SUPPLIED DATA
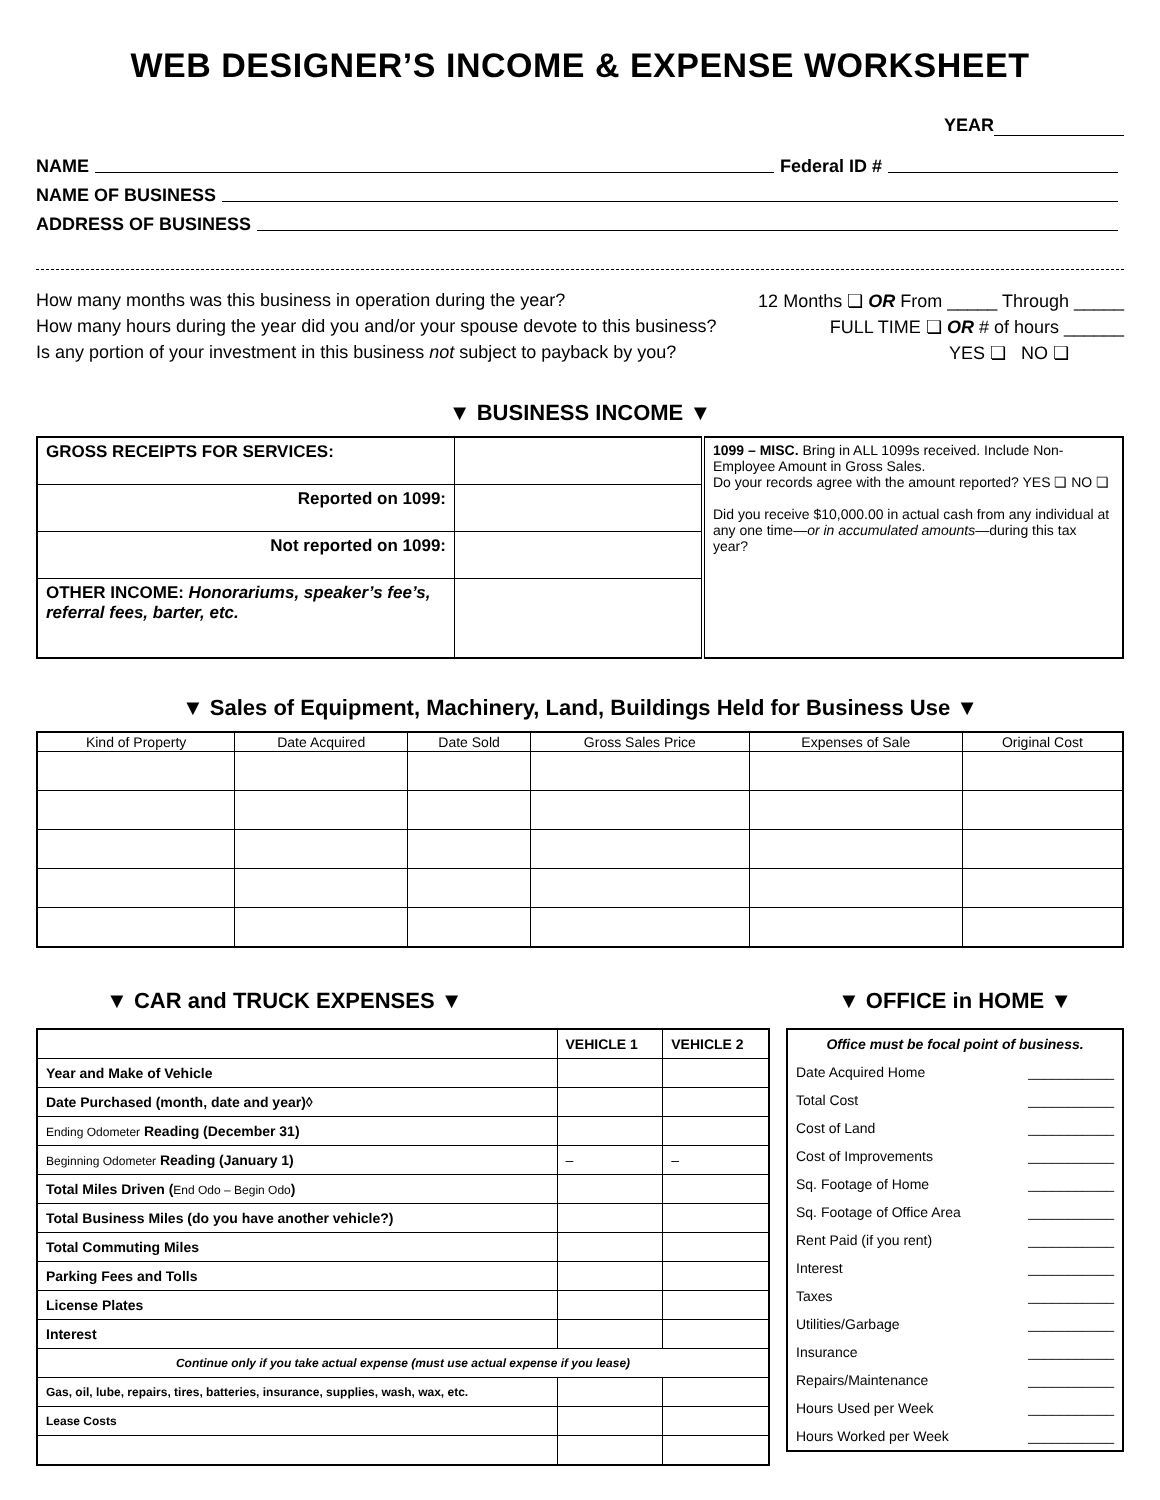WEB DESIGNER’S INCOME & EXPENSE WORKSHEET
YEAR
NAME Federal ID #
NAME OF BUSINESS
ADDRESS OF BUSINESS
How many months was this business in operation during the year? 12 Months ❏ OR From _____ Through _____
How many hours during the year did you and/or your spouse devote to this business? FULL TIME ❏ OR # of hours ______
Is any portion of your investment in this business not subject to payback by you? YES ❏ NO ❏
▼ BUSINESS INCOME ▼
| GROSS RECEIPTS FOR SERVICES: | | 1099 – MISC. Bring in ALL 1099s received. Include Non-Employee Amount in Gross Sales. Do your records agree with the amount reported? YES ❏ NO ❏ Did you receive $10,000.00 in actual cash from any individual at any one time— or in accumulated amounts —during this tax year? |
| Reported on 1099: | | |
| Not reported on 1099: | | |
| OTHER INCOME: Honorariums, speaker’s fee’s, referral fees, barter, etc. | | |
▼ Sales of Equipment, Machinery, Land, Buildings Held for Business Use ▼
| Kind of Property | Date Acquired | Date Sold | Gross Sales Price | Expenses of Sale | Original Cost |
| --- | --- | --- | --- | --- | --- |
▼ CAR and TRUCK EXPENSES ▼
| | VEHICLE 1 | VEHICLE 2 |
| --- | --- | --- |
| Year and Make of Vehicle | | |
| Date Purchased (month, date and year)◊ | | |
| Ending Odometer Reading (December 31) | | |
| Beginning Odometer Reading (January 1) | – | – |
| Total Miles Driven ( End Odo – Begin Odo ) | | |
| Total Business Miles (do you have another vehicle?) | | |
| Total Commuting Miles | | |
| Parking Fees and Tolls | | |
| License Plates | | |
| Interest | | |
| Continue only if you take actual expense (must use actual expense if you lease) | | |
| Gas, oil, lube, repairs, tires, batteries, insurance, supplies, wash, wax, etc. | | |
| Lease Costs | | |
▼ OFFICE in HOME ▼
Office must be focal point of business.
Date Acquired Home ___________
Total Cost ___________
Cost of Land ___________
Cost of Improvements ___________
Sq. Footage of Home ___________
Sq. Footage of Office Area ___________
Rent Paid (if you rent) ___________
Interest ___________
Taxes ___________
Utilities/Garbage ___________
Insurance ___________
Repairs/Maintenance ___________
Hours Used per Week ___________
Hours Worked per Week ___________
* * *
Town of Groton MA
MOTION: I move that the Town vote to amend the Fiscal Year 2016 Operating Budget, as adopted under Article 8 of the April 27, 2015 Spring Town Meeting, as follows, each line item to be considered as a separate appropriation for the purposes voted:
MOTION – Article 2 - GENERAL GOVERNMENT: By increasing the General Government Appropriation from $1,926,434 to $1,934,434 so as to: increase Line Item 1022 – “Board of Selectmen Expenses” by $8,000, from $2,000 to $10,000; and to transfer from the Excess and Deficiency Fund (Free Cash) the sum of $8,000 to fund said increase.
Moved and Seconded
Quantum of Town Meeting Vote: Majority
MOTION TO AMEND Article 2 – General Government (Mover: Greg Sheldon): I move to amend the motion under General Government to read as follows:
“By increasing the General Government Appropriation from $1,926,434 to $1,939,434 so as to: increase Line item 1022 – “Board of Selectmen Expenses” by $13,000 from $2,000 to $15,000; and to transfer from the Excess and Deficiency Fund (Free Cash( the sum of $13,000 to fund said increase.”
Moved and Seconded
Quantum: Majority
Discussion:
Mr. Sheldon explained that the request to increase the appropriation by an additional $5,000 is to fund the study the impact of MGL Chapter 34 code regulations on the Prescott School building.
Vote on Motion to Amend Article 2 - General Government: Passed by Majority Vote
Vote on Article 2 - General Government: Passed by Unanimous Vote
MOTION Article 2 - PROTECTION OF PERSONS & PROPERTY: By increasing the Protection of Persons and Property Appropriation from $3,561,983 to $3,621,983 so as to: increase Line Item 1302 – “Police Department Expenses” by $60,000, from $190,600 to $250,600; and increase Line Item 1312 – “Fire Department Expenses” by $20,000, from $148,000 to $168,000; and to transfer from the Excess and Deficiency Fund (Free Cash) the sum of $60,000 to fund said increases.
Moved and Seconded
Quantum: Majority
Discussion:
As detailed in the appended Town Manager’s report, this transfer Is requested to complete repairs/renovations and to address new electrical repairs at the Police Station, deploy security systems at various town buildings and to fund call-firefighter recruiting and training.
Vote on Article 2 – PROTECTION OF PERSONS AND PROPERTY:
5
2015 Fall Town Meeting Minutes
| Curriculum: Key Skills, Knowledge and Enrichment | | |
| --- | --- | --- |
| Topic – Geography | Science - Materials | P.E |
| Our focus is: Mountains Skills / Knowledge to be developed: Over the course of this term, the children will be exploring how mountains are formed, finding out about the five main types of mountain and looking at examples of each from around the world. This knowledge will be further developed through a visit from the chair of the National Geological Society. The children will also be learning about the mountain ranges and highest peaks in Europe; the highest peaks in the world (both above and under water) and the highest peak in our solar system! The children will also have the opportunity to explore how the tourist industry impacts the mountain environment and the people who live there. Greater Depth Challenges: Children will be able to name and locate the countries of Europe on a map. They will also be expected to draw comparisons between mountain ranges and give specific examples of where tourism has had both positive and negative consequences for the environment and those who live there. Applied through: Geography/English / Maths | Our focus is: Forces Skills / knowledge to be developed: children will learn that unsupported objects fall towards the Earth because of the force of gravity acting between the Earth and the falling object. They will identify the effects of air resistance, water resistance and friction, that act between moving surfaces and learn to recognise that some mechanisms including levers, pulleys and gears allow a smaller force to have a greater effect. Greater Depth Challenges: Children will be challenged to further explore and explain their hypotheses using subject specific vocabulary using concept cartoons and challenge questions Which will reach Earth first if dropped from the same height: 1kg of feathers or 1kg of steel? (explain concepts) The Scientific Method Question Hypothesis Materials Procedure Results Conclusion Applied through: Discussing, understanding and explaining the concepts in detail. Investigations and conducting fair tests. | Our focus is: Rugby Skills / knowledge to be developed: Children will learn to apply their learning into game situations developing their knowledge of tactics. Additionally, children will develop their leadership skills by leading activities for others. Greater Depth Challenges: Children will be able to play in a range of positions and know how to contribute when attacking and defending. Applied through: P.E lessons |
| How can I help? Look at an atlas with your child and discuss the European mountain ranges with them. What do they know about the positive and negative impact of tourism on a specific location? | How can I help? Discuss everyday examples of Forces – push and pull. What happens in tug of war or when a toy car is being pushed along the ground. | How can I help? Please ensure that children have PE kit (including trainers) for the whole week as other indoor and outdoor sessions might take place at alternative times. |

ASSIGNED TASK
Where a line in the preceding listing contains the word "follows", include it in your count, and reply with that number alone.

RESPONSE BOX
2